Over the recent past there has been a huge increase in the $ value of the tax take in NZ, but much of it has gone into employing more paper pushers to devise more and more bureaucratic regimes by which we have to live. As a manager coming from the UK I can't believe the complexity of some of the regulations which govern employing people here.

Why doesn't Helen and her gang get their history books out and look at what it was like in the Eastern Bloc in the 1970s. Over-regulation, central planning and the assumption that the state will provide for everyone just leads to mediocraty and stagnation.

Danpoll
1st June 2005, 05:45 PM
Dr Cullen and his family credit assistance is aimed primarily for households that bring in and heres the good bit $24K GROSS.


Dan

GeorgeM
1st June 2005, 06:20 PM
Dr Cullen and his family credit assistance is aimed primarily for households that bring in and heres the good bit $24K GROSS.

From the WINZ related website www.workingforfamilies.govt.nz :

START QUOTE

Working for Families

Working for Families is a package that is designed to make it easier to work and raise a family. It pays extra money to many thousands of New Zealand families. Greater financial support is available for:

almost all families with children, earning under $45,000 a year
many families with children, earning between $45,000 and $70,000 a year

END QUOTE

Aimed at slightly more people than those earning $24K GROSS, I would say.

Carol
1st June 2005, 06:23 PM
Not a tradesperson - but a skilled teacher anyway - or so i thought.

I was very quickly put in my place by NZQA who gave me half a years salary for each year I had worked in the UK.
Compound that by cutting the salary scale in half anyway........no wonder I felt down!

THEN........oh my GOD! I had never HEARD of a "running record"
HOW did you manage to teach ANY kids to read in the last 8 years I was asked...................

*Data block*:
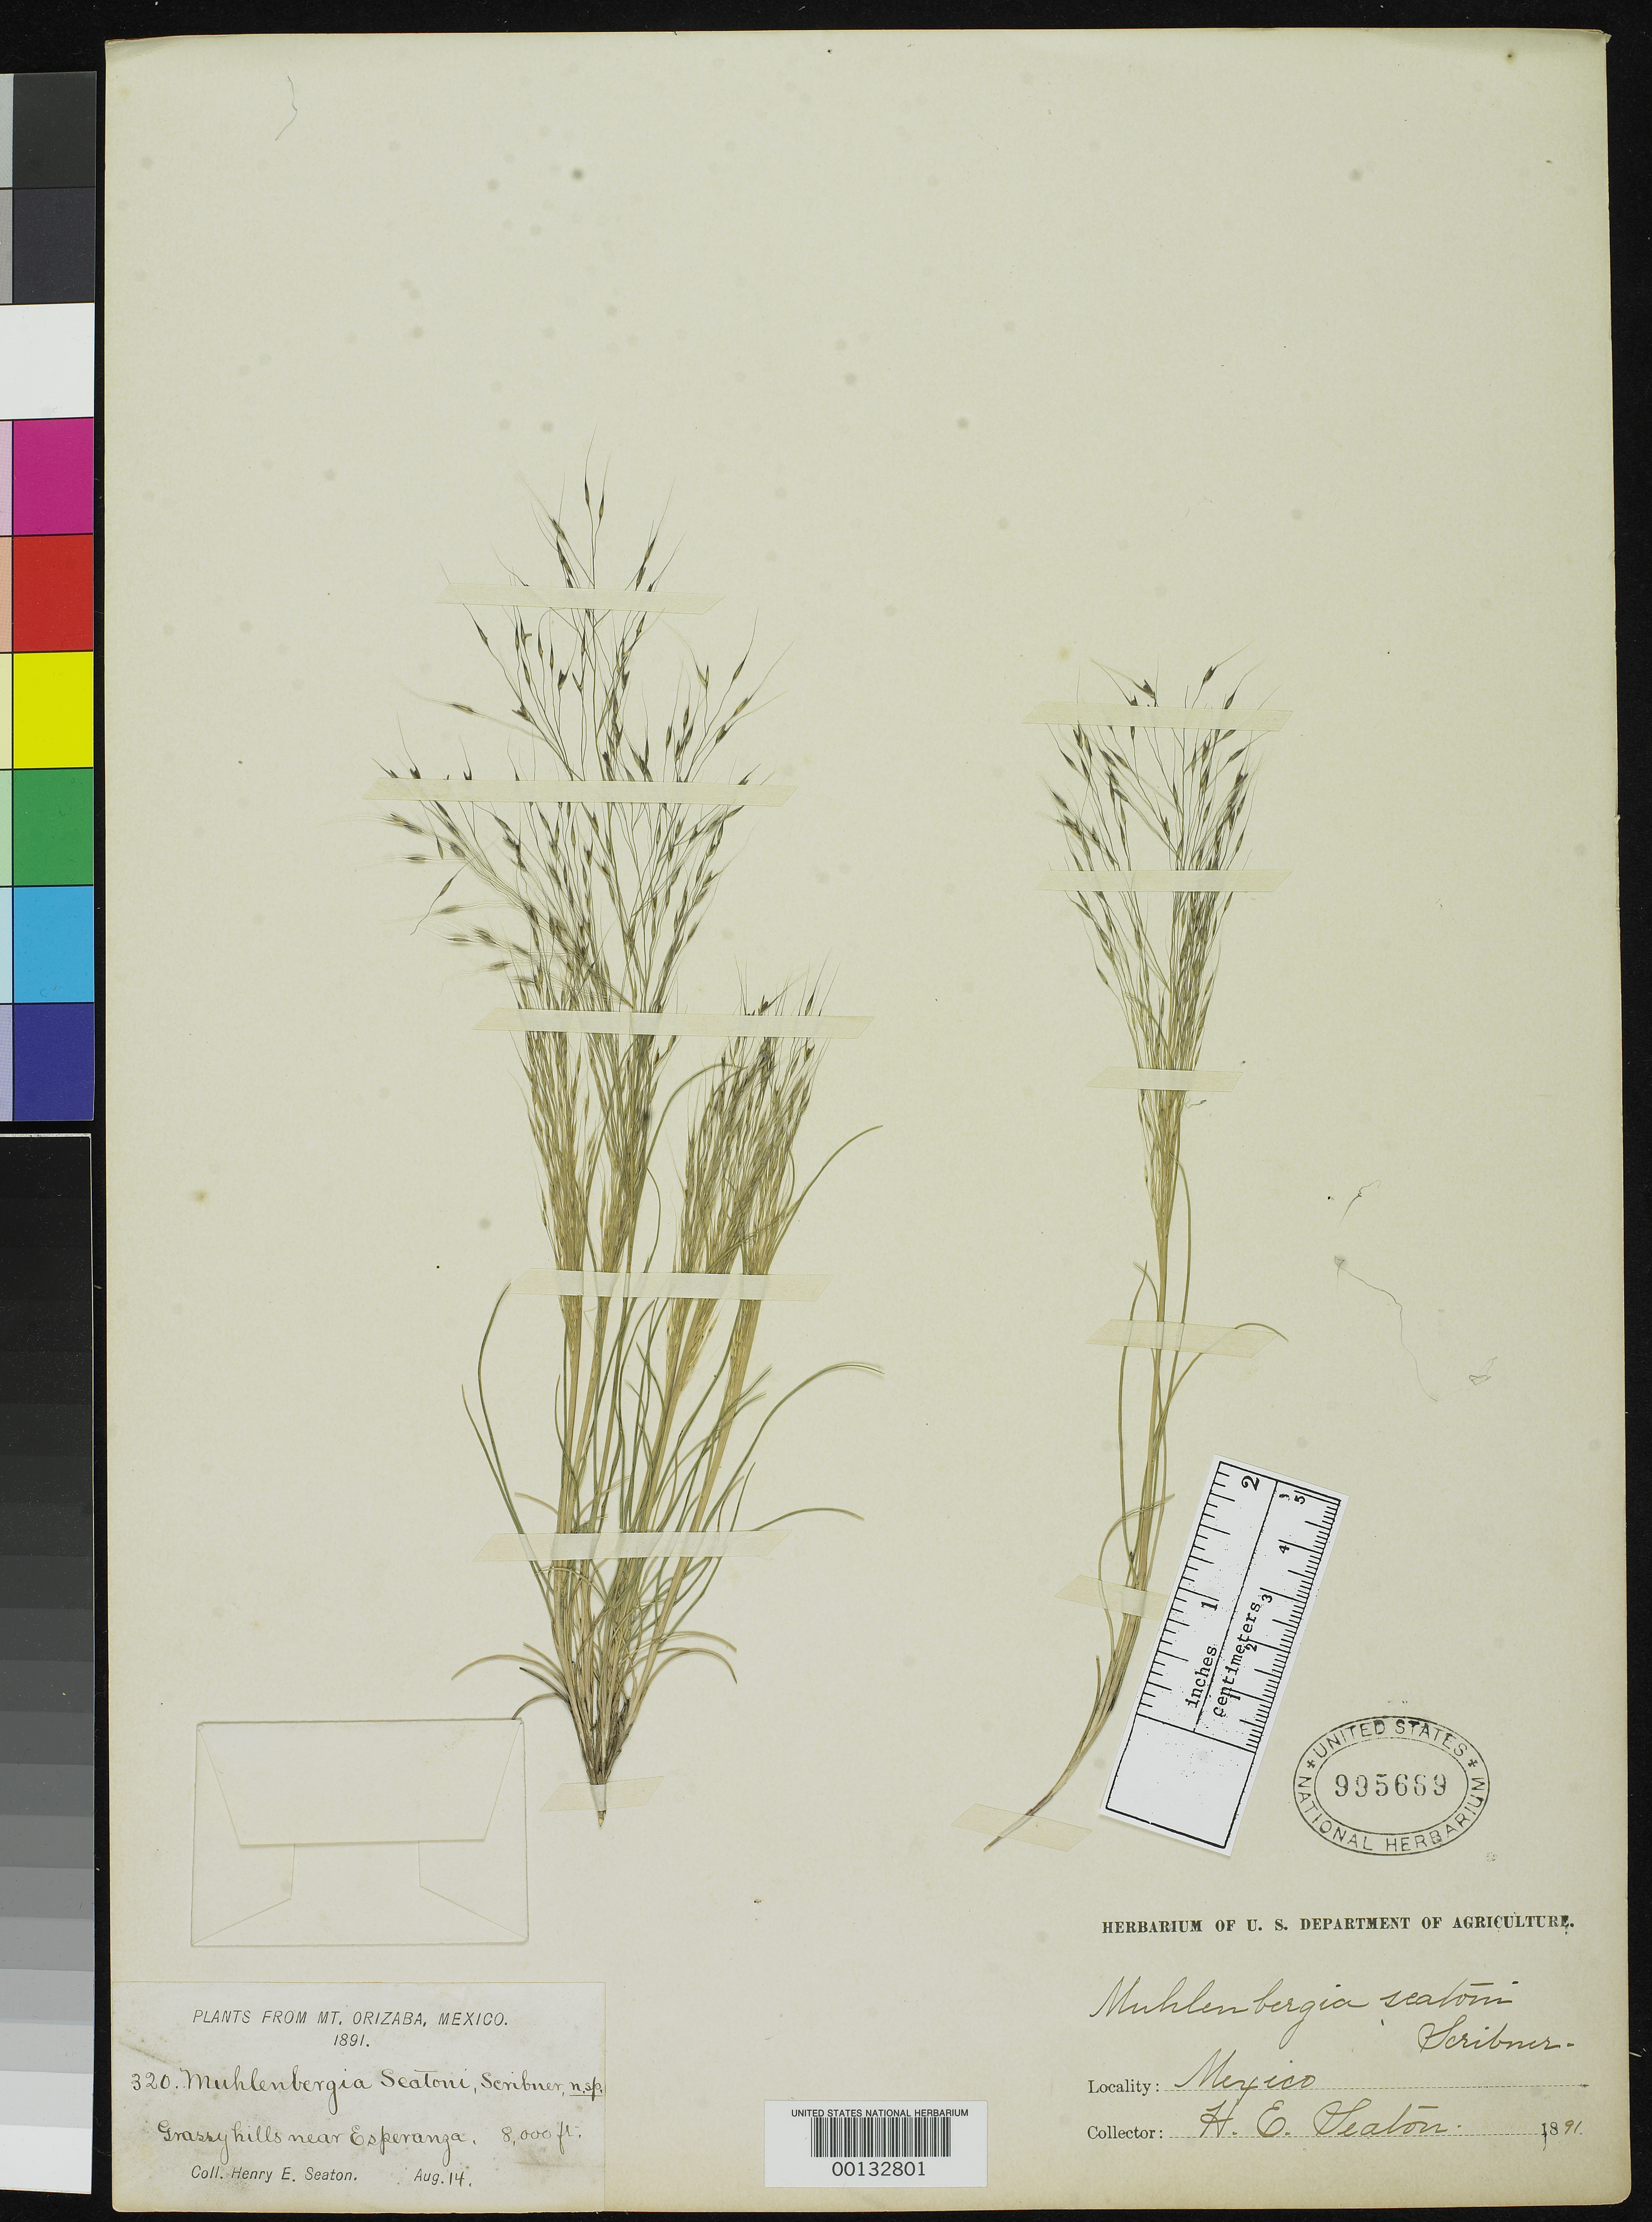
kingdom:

*Written instruction*:
Continue the forum thread on New Zealand taxes, regulation and family assistance, picking up from its final post.

*Exercise output*:
I was tempted to tell them to go **** but - no best not in case I ended up "whinging".

Oh and by the way.........if I DO go for citizenship - can anyone SERIOUSLY explain to me why I have to swear allegience to the Queen - who I happen to admire considerably more than just about ANYONE I have met who was born here?????????





Danpoll.........thank you for the opportunity to rant.
I DO love it here...but sometimes some things just P*** me off!!!!
(And dont you HATE hearing THAT on the radio?!!!! I DO!!!!!)
;)

Danpoll
1st June 2005, 11:38 PM
Hey george, you will also have noticed that the payments are on a desecending scale after 24K when I phoned and spoke to them two weeks ago and with our one child we would be eligable for about $13 a week if you have full PR or citenzenship, you can be paid this byweekly or as an end of year sum, if you go for the by weekly option then if you have earnt more than you declared they hit you with a bill at the end of the year. Great if you do no overtime and your money will never change. So at the end of the year it would probably work out to about $9 a week, god knows what would get if you were on the limit of there scale. $5 a week. Just speak with your local IR office Pm me and I will dig out their number for you.


Dan

GeorgeM
2nd June 2005, 06:24 AM
This is exactly what I object to - the scheme is complex and expensive to administer. We take an army of bureaucrats to work out who can get what and to make sure we don't claim what we aren't 'entitled' to. All to get a couple more dollars into a few peoples pockets (some who deserve it, many who don't; some who will use it wisely, many who won't).

Far better to save 100% of the cost of administering the scheme by not having it at all, IMO, and leave the cash where it belongs, in the pockets of those who have earned it, rather than trying to engage in social engineering.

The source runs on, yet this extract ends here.